In life, the emphasis on precision means that Ms Leong is unwavering when it comes to the core values important to her – righteousness, integrity, honesty, and respect for others.
At work, being precise means she is extra careful when it comes to verifying facts and figures that go into reports and news releases. It also means that she expects nothing less than perfection from her co-workers.
Ms Leong with Guy Harvey Samuel, CEO of HSBC in Singapore; On her left is Malcolm Lee of Candlenut, one of the celebrity chefs featured at CCT’s 10th anniversary dinner where she personally saw to many details; Emmanuel Stroobant and Sam Leong are the other two celebrity chefs who created dishes for the dinner
Overseeing CapitaCommercial Trust’s recent 10th anniversary dinner, Ms Leong personally saw to everything - from the guest list to the invitations, chefs, menu, and entertainment which she personally sourced for.
Being a meticulous individual, she paid attention to all details, including the taste, texture, colour, and presentation of every dish right down to even the type of dinnerware used.
The result was a resounding success.
“It was very gratifying to hear good feedback from every single person I spoke to,” says Ms Leong.
Timed to Perfection
Cakes, pastries, pies, cookies – you name it, she’s baked it!
When all the ingredients have come together, timing is what determines success or failure in baking, and patience is a virtue that Ms Leong values dearly.
“Sometimes, when we try to acquire a building and we don’t succeed in our bid, we have to be patient and not push things. The time will come when we succeed.
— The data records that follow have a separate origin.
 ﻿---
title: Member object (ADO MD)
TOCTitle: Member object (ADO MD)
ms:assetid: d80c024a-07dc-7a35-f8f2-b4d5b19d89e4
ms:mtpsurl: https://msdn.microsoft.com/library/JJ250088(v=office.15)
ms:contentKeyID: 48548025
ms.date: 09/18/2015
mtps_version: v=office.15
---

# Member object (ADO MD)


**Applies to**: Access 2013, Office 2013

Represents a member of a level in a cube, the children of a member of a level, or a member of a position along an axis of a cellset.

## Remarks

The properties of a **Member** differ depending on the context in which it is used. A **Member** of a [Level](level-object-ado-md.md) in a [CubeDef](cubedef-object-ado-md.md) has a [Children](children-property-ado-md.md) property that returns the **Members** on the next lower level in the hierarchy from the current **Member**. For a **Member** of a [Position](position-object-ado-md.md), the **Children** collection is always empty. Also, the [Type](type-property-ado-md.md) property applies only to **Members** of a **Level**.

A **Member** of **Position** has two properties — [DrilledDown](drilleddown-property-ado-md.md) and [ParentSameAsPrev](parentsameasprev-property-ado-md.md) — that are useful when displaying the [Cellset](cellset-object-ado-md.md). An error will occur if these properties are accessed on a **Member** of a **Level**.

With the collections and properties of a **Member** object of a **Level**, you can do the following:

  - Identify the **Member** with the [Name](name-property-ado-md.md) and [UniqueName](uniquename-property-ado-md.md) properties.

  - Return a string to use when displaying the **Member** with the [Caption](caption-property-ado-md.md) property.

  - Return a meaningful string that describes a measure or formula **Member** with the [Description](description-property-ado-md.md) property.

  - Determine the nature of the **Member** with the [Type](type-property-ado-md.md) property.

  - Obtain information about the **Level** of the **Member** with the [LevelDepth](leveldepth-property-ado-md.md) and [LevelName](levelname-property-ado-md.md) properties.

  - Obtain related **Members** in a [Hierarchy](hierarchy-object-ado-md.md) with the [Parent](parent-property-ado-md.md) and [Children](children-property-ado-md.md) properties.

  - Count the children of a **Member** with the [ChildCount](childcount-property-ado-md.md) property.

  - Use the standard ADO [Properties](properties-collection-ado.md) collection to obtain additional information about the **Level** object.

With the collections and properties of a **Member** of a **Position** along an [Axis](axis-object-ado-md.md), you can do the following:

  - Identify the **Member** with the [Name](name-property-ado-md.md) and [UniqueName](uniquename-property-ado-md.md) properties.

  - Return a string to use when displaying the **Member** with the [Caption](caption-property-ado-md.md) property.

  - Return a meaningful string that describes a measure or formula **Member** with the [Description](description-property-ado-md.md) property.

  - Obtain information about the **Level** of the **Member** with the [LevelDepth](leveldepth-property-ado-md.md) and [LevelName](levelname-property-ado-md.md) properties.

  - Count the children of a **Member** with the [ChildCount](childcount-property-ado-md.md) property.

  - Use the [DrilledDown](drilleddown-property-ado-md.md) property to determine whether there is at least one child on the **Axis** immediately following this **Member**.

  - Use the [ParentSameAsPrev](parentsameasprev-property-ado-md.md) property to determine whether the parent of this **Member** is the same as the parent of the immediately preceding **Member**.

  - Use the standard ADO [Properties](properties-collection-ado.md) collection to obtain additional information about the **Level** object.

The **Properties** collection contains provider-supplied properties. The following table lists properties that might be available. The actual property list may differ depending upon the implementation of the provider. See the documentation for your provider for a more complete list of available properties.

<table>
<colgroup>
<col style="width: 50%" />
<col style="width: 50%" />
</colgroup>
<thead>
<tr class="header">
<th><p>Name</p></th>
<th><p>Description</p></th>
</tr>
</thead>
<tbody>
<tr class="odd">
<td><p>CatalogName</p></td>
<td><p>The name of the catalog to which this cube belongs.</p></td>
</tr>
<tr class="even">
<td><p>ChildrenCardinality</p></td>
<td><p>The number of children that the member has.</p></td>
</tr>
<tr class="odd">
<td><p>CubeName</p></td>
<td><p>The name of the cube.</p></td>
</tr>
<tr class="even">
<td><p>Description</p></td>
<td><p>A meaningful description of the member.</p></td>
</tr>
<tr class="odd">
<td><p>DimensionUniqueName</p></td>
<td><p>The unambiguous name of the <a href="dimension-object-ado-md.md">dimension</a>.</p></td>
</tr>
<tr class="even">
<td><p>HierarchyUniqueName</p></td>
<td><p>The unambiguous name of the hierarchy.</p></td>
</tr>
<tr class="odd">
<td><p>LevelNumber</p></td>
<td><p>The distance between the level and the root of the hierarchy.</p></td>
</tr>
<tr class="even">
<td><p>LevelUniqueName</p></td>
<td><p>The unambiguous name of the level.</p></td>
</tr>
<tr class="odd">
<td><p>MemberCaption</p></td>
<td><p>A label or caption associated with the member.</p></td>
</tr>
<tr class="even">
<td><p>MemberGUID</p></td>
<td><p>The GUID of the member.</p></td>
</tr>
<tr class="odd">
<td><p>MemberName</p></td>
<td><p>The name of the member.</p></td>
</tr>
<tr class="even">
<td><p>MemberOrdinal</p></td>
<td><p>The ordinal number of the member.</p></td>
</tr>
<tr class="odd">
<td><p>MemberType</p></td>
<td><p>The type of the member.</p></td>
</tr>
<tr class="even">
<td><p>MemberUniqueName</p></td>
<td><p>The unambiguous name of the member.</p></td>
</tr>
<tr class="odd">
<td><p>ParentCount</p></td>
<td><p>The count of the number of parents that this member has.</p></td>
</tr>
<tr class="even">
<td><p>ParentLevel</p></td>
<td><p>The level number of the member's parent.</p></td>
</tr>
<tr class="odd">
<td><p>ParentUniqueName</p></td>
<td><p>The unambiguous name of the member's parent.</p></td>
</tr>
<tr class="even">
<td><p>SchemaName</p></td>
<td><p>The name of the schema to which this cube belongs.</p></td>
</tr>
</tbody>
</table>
Maybe it is not the right time yet, but in the meantime, you continue to explore other opportunities and improve on what you already have,” she muses.
Two of Lynette’s favourites: (Left ones shaped like doughnuts) Paris-Brest, which honours one of oldest cycling races that began in 1891 and goes from Paris to Brest and back to Paris; (centre) Saint Honoré cake, named for the French patron saint of bakers and pastry chefs
Like any good baker, Ms Leong has mastered the art of patience.
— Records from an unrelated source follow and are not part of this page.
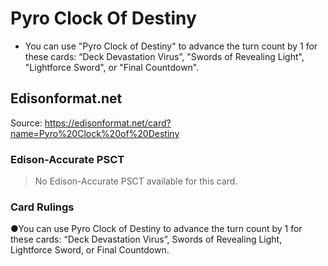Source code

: # Pyro Clock Of Destiny

*   You can use "Pyro Clock of Destiny" to advance the turn count by 1 for these cards: “Deck Devastation Virus”, "Swords of Revealing Light", "Lightforce Sword", or "Final Countdown".

## Edisonformat.net

Source: https://edisonformat.net/card?name=Pyro%20Clock%20of%20Destiny

### Edison-Accurate PSCT

> No Edison-Accurate PSCT available for this card.

### Card Rulings

●You can use Pyro Clock of Destiny to advance the turn count by 1 for these cards: “Deck Devastation Virus”, Swords of Revealing Light, Lightforce Sword, or Final Countdown.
“When you put the cake into the oven, you don’t sit there and do nothing. You go off and do something else while you wait. So, while you wait for something to happen, you stay relevant, you hone your skills, you improve what you have,” Ms Leong advises.
“If we do not manage to acquire a site, there are other ways to grow the business. We can improve our portfolio of office buildings via asset enhancement initiatives. ”
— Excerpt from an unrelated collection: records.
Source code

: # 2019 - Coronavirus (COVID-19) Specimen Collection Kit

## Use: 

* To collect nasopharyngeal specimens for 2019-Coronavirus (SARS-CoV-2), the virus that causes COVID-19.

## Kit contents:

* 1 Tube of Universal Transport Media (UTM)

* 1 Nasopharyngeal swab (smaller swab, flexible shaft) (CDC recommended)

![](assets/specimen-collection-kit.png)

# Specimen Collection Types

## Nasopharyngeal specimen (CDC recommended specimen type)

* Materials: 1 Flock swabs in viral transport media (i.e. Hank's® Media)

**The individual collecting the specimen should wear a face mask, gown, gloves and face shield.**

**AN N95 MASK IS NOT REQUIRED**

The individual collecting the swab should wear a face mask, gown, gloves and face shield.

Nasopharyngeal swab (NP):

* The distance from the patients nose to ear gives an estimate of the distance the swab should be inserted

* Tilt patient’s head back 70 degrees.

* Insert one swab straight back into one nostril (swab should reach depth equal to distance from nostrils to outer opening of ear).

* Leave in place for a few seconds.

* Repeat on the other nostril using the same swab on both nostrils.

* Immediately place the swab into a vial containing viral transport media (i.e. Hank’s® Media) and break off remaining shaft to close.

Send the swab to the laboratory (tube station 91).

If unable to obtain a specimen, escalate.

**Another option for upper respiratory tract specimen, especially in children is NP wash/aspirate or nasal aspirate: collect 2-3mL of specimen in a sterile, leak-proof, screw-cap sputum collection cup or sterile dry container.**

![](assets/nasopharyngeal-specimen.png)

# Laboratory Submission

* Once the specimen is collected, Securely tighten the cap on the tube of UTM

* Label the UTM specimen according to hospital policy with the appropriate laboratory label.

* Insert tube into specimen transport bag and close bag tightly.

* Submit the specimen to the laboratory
It is also with the same patience that she deals with her staff.
“It takes patience to see people improve. When people don’t learn from their mistakes and you have to repeatedly remind them, you feel frustrated but you have to be patient, you cannot vent because you have to continue to motivate them,” she says.
Patience is a virtue and is her advice to young people who are eager to find a life partner .
Ms Leong enjoys baking with her three godchildren (left to right) Alicia, Cheryl and Samuel and imparting to them qualities like teamwork, patience, perseverance and respect for one another
“I waited a long time for my husband to come along. We both got married late in life,” she says.
“I always tell the young ladies I meet: wait for the right person to come along, don’t settle! But in the meantime, carry on improving yourself.”
Though she never did make a career out of baking (“I couldn’t imagine waking up at three in the morning to bake!”), she still enjoys baking because she finds it immensely therapeutic.
Ms Leong enjoys baking with children. Not only can she teach them science, mathematics and reading, she teaches them life’s lessons like teamwork, honoring one another and honoring one’s parents, patience, and perseverance through the baking process. The very same lessons she learnt through honing her baking skills have certainly served her well both in the boardroom and in life.